- [PROBLEM DESCRIPTION]:
The records below need to come back exactly as they are, pictures omitted.
[DATA SUPPLIED Boundary: Start]
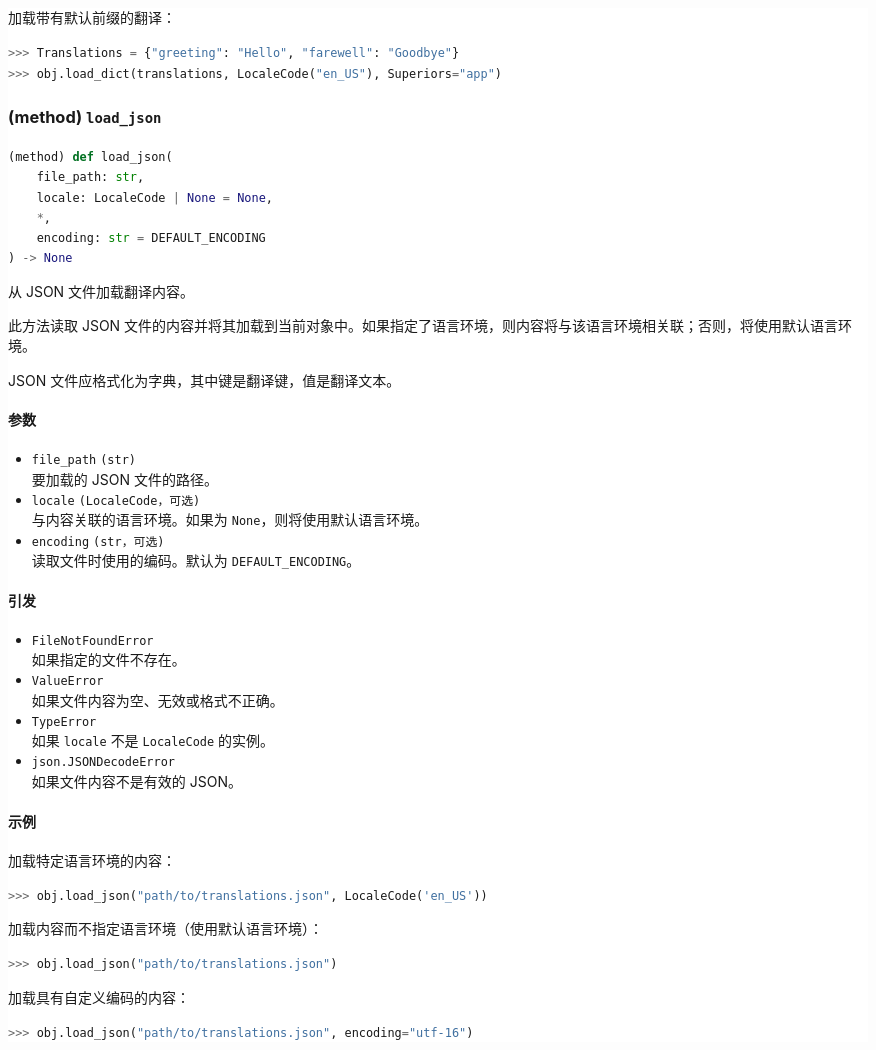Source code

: 加载带有默认前缀的翻译：
```Python
>>> Translations = {"greeting": "Hello", "farewell": "Goodbye"}
>>> obj.load_dict(translations, LocaleCode("en_US"), Superiors="app")
```

### (method) `load_json`
```Python
(method) def load_json(
    file_path: str,
    locale: LocaleCode | None = None,
    *,
    encoding: str = DEFAULT_ENCODING
) -> None
```
从 JSON 文件加载翻译内容。

此方法读取 JSON 文件的内容并将其加载到当前对象中。如果指定了语言环境，则内容将与该语言环境相关联；否则，将使用默认语言环境。

JSON 文件应格式化为字典，其中键是翻译键，值是翻译文本。

#### 参数
- `file_path` `(str)`\
  要加载的 JSON 文件的路径。
- `locale` `(LocaleCode，可选)`\
  与内容关联的语言环境。如果为 `None`，则将使用默认语言环境。
- `encoding` `(str，可选)`\
  读取文件时使用的编码。默认为 `DEFAULT_ENCODING`。

#### 引发
- `FileNotFoundError`\
  如果指定的文件不存在。
- `ValueError`\
  如果文件内容为空、无效或格式不正确。
- `TypeError`\
  如果 `locale` 不是 `LocaleCode` 的实例。
- `json.JSONDecodeError`\
  如果文件内容不是有效的 JSON。

#### 示例
加载特定语言环境的内容：
```Python
>>> obj.load_json("path/to/translations.json", LocaleCode('en_US'))
```

加载内容而不指定语言环境（使用默认语言环境）：
```Python
>>> obj.load_json("path/to/translations.json")
```

加载具有自定义编码的内容：
```Python
>>> obj.load_json("path/to/translations.json", encoding="utf-16")
```
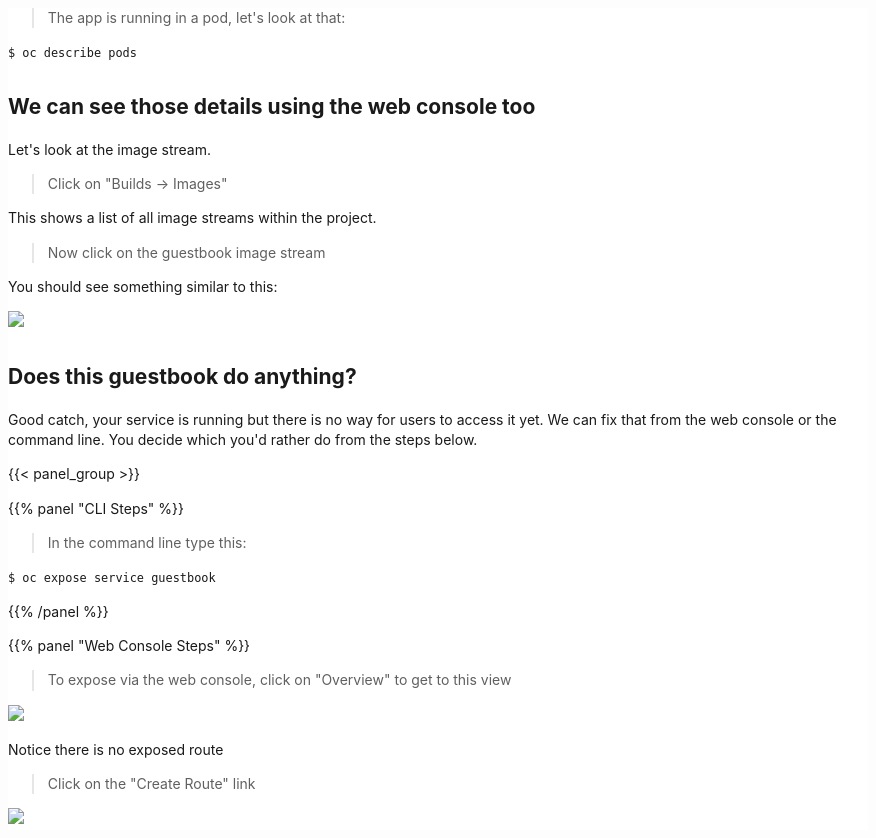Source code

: > <i class="fa fa-terminal"></i> The app is running in a pod, let's look at that:

```
$ oc describe pods
```

## We can see those details using the web console too
Let's look at the image stream.  

<blockquote>
Click on "Builds -> Images"
</blockquote>

This shows a list of all image streams within the project.  

<blockquote>
Now click on the guestbook image stream
</blockquote>

You should see something similar to this:

<img src="../images/ocp-guestbook-is.png" width="600"><br/>


## Does this guestbook do anything?
Good catch, your service is running but there is no way for users to access it yet.  We can fix that from the web console or the command line. You decide which you'd rather do from the steps below.

{{< panel_group >}}

{{% panel "CLI Steps" %}}

<blockquote>
<i class="fa fa-terminal"></i> In the command line type this:
</blockquote>

```
$ oc expose service guestbook
```
{{% /panel %}}

{{% panel "Web Console Steps" %}}

<blockquote>
To expose via the web console, click on "Overview" to get to this view
</blockquote>
<img src="../images/ocp-guestbook-noroute.png" width="600"><br/>

<p>Notice there is no exposed route </p>

<blockquote>
Click on the "Create Route" link
</blockquote>

<img src="../images/ocp-guestbook-createRoute.png" width="600"><br/>
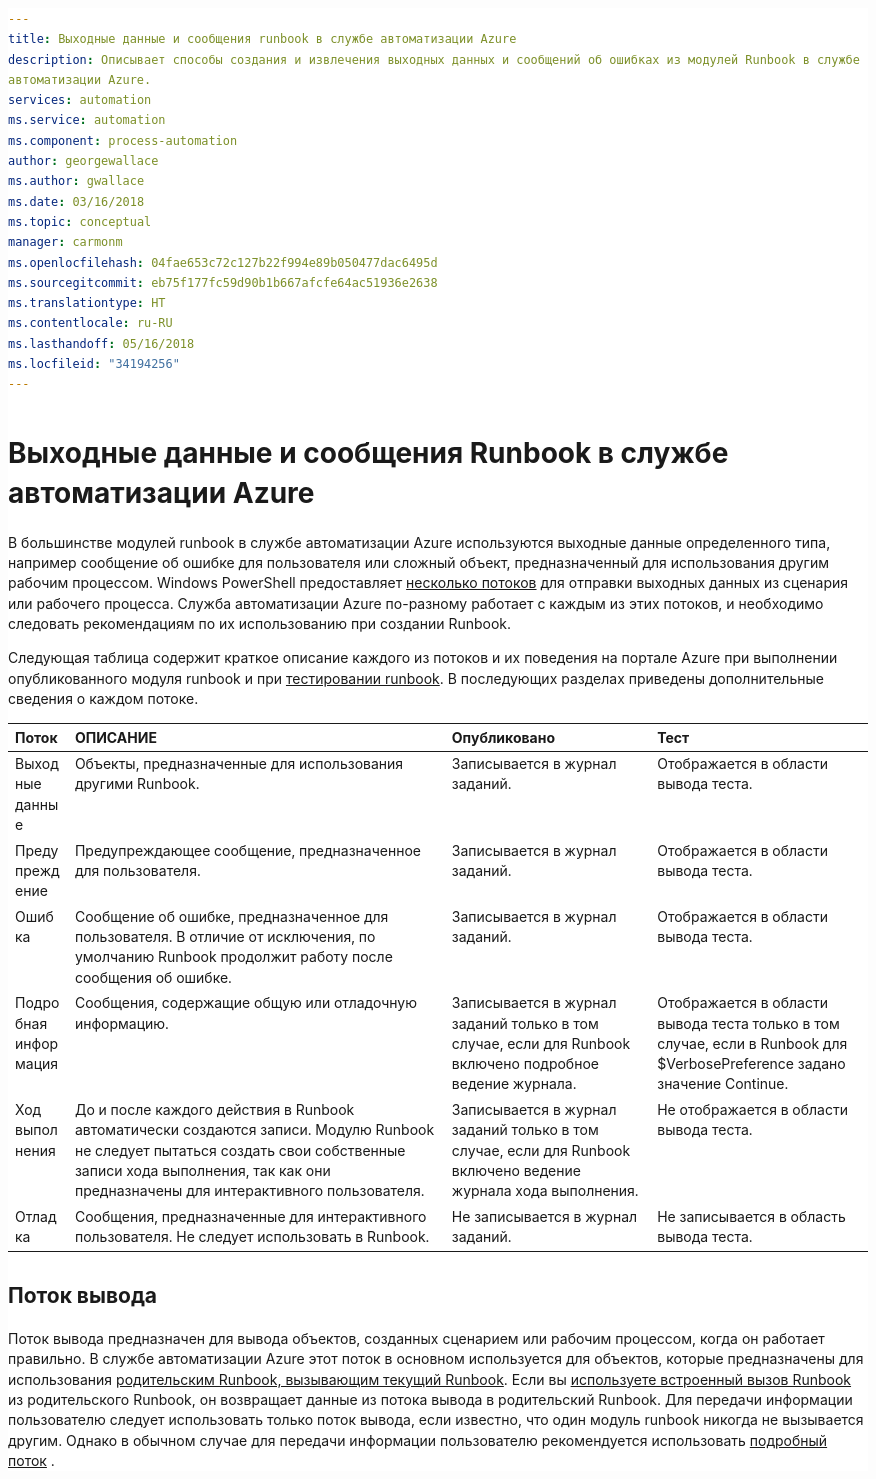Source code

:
 ```yaml
---
title: Выходные данные и сообщения runbook в службе автоматизации Azure
description: Описывает способы создания и извлечения выходных данных и сообщений об ошибках из модулей Runbook в службе автоматизации Azure.
services: automation
ms.service: automation
ms.component: process-automation
author: georgewallace
ms.author: gwallace
ms.date: 03/16/2018
ms.topic: conceptual
manager: carmonm
ms.openlocfilehash: 04fae653c72c127b22f994e89b050477dac6495d
ms.sourcegitcommit: eb75f177fc59d90b1b667afcfe64ac51936e2638
ms.translationtype: HT
ms.contentlocale: ru-RU
ms.lasthandoff: 05/16/2018
ms.locfileid: "34194256"
---
```

# <a name="runbook-output-and-messages-in-azure-automation"></a>Выходные данные и сообщения Runbook в службе автоматизации Azure
В большинстве модулей runbook в службе автоматизации Azure используются выходные данные определенного типа, например сообщение об ошибке для пользователя или сложный объект, предназначенный для использования другим рабочим процессом. Windows PowerShell предоставляет [несколько потоков](http://blogs.technet.com/heyscriptingguy/archive/2014/03/30/understanding-streams-redirection-and-write-host-in-powershell.aspx) для отправки выходных данных из сценария или рабочего процесса. Служба автоматизации Azure по-разному работает с каждым из этих потоков, и необходимо следовать рекомендациям по их использованию при создании Runbook.

Следующая таблица содержит краткое описание каждого из потоков и их поведения на портале Azure при выполнении опубликованного модуля runbook и при [тестировании runbook](automation-testing-runbook.md). В последующих разделах приведены дополнительные сведения о каждом потоке.

| Поток | ОПИСАНИЕ | Опубликовано | Тест |
|:--- |:--- |:--- |:--- |
| Выходные данные |Объекты, предназначенные для использования другими Runbook. |Записывается в журнал заданий. |Отображается в области вывода теста. |
| Предупреждение |Предупреждающее сообщение, предназначенное для пользователя. |Записывается в журнал заданий. |Отображается в области вывода теста. |
| Ошибка |Сообщение об ошибке, предназначенное для пользователя. В отличие от исключения, по умолчанию Runbook продолжит работу после сообщения об ошибке. |Записывается в журнал заданий. |Отображается в области вывода теста. |
| Подробная информация |Сообщения, содержащие общую или отладочную информацию. |Записывается в журнал заданий только в том случае, если для Runbook включено подробное ведение журнала. |Отображается в области вывода теста только в том случае, если в Runbook для $VerbosePreference задано значение Continue. |
| Ход выполнения |До и после каждого действия в Runbook автоматически создаются записи. Модулю Runbook не следует пытаться создать свои собственные записи хода выполнения, так как они предназначены для интерактивного пользователя. |Записывается в журнал заданий только в том случае, если для Runbook включено ведение журнала хода выполнения. |Не отображается в области вывода теста. |
| Отладка |Сообщения, предназначенные для интерактивного пользователя. Не следует использовать в Runbook. |Не записывается в журнал заданий. |Не записывается в область вывода теста. |

## <a name="output-stream"></a>Поток вывода
Поток вывода предназначен для вывода объектов, созданных сценарием или рабочим процессом, когда он работает правильно. В службе автоматизации Azure этот поток в основном используется для объектов, которые предназначены для использования [родительским Runbook, вызывающим текущий Runbook](automation-child-runbooks.md). Если вы [используете встроенный вызов Runbook](automation-child-runbooks.md#invoking-a-child-runbook-using-inline-execution) из родительского Runbook, он возвращает данные из потока вывода в родительский Runbook. Для передачи информации пользователю следует использовать только поток вывода, если известно, что один модуль runbook никогда не вызывается другим. Однако в обычном случае для передачи информации пользователю рекомендуется использовать [подробный поток](#Verbose) .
[DATA SUPPLIED Boundary: End]
- [TASK ANSWER]:
Source code

: 加载带有默认前缀的翻译：
```Python
>>> Translations = {"greeting": "Hello", "farewell": "Goodbye"}
>>> obj.load_dict(translations, LocaleCode("en_US"), Superiors="app")
```

### (method) `load_json`
```Python
(method) def load_json(
    file_path: str,
    locale: LocaleCode | None = None,
    *,
    encoding: str = DEFAULT_ENCODING
) -> None
```
从 JSON 文件加载翻译内容。

此方法读取 JSON 文件的内容并将其加载到当前对象中。如果指定了语言环境，则内容将与该语言环境相关联；否则，将使用默认语言环境。

JSON 文件应格式化为字典，其中键是翻译键，值是翻译文本。

#### 参数
- `file_path` `(str)`\
  要加载的 JSON 文件的路径。
- `locale` `(LocaleCode，可选)`\
  与内容关联的语言环境。如果为 `None`，则将使用默认语言环境。
- `encoding` `(str，可选)`\
  读取文件时使用的编码。默认为 `DEFAULT_ENCODING`。

#### 引发
- `FileNotFoundError`\
  如果指定的文件不存在。
- `ValueError`\
  如果文件内容为空、无效或格式不正确。
- `TypeError`\
  如果 `locale` 不是 `LocaleCode` 的实例。
- `json.JSONDecodeError`\
  如果文件内容不是有效的 JSON。

#### 示例
加载特定语言环境的内容：
```Python
>>> obj.load_json("path/to/translations.json", LocaleCode('en_US'))
```

加载内容而不指定语言环境（使用默认语言环境）：
```Python
>>> obj.load_json("path/to/translations.json")
```

加载具有自定义编码的内容：
```Python
>>> obj.load_json("path/to/translations.json", encoding="utf-16")
```
Source code

: > <i class="fa fa-terminal"></i> The app is running in a pod, let's look at that:

```
$ oc describe pods
```

## We can see those details using the web console too
Let's look at the image stream.  

<blockquote>
Click on "Builds -> Images"
</blockquote>

This shows a list of all image streams within the project.  

<blockquote>
Now click on the guestbook image stream
</blockquote>

You should see something similar to this:

<img src="../images/ocp-guestbook-is.png" width="600"><br/>


## Does this guestbook do anything?
Good catch, your service is running but there is no way for users to access it yet.  We can fix that from the web console or the command line. You decide which you'd rather do from the steps below.

{{< panel_group >}}

{{% panel "CLI Steps" %}}

<blockquote>
<i class="fa fa-terminal"></i> In the command line type this:
</blockquote>

```
$ oc expose service guestbook
```
{{% /panel %}}

{{% panel "Web Console Steps" %}}

<blockquote>
To expose via the web console, click on "Overview" to get to this view
</blockquote>
<img src="../images/ocp-guestbook-noroute.png" width="600"><br/>

<p>Notice there is no exposed route </p>

<blockquote>
Click on the "Create Route" link
</blockquote>

<img src="../images/ocp-guestbook-createRoute.png" width="600"><br/>
Source code

:
 ```yaml
---
title: Выходные данные и сообщения runbook в службе автоматизации Azure
description: Описывает способы создания и извлечения выходных данных и сообщений об ошибках из модулей Runbook в службе автоматизации Azure.
services: automation
ms.service: automation
ms.component: process-automation
author: georgewallace
ms.author: gwallace
ms.date: 03/16/2018
ms.topic: conceptual
manager: carmonm
ms.openlocfilehash: 04fae653c72c127b22f994e89b050477dac6495d
ms.sourcegitcommit: eb75f177fc59d90b1b667afcfe64ac51936e2638
ms.translationtype: HT
ms.contentlocale: ru-RU
ms.lasthandoff: 05/16/2018
ms.locfileid: "34194256"
---
```

# <a name="runbook-output-and-messages-in-azure-automation"></a>Выходные данные и сообщения Runbook в службе автоматизации Azure
В большинстве модулей runbook в службе автоматизации Azure используются выходные данные определенного типа, например сообщение об ошибке для пользователя или сложный объект, предназначенный для использования другим рабочим процессом. Windows PowerShell предоставляет [несколько потоков](http://blogs.technet.com/heyscriptingguy/archive/2014/03/30/understanding-streams-redirection-and-write-host-in-powershell.aspx) для отправки выходных данных из сценария или рабочего процесса. Служба автоматизации Azure по-разному работает с каждым из этих потоков, и необходимо следовать рекомендациям по их использованию при создании Runbook.

Следующая таблица содержит краткое описание каждого из потоков и их поведения на портале Azure при выполнении опубликованного модуля runbook и при [тестировании runbook](automation-testing-runbook.md). В последующих разделах приведены дополнительные сведения о каждом потоке.

| Поток | ОПИСАНИЕ | Опубликовано | Тест |
|:--- |:--- |:--- |:--- |
| Выходные данные |Объекты, предназначенные для использования другими Runbook. |Записывается в журнал заданий. |Отображается в области вывода теста. |
| Предупреждение |Предупреждающее сообщение, предназначенное для пользователя. |Записывается в журнал заданий. |Отображается в области вывода теста. |
| Ошибка |Сообщение об ошибке, предназначенное для пользователя. В отличие от исключения, по умолчанию Runbook продолжит работу после сообщения об ошибке. |Записывается в журнал заданий. |Отображается в области вывода теста. |
| Подробная информация |Сообщения, содержащие общую или отладочную информацию. |Записывается в журнал заданий только в том случае, если для Runbook включено подробное ведение журнала. |Отображается в области вывода теста только в том случае, если в Runbook для $VerbosePreference задано значение Continue. |
| Ход выполнения |До и после каждого действия в Runbook автоматически создаются записи. Модулю Runbook не следует пытаться создать свои собственные записи хода выполнения, так как они предназначены для интерактивного пользователя. |Записывается в журнал заданий только в том случае, если для Runbook включено ведение журнала хода выполнения. |Не отображается в области вывода теста. |
| Отладка |Сообщения, предназначенные для интерактивного пользователя. Не следует использовать в Runbook. |Не записывается в журнал заданий. |Не записывается в область вывода теста. |

## <a name="output-stream"></a>Поток вывода
Поток вывода предназначен для вывода объектов, созданных сценарием или рабочим процессом, когда он работает правильно. В службе автоматизации Azure этот поток в основном используется для объектов, которые предназначены для использования [родительским Runbook, вызывающим текущий Runbook](automation-child-runbooks.md). Если вы [используете встроенный вызов Runbook](automation-child-runbooks.md#invoking-a-child-runbook-using-inline-execution) из родительского Runbook, он возвращает данные из потока вывода в родительский Runbook. Для передачи информации пользователю следует использовать только поток вывода, если известно, что один модуль runbook никогда не вызывается другим. Однако в обычном случае для передачи информации пользователю рекомендуется использовать [подробный поток](#Verbose) .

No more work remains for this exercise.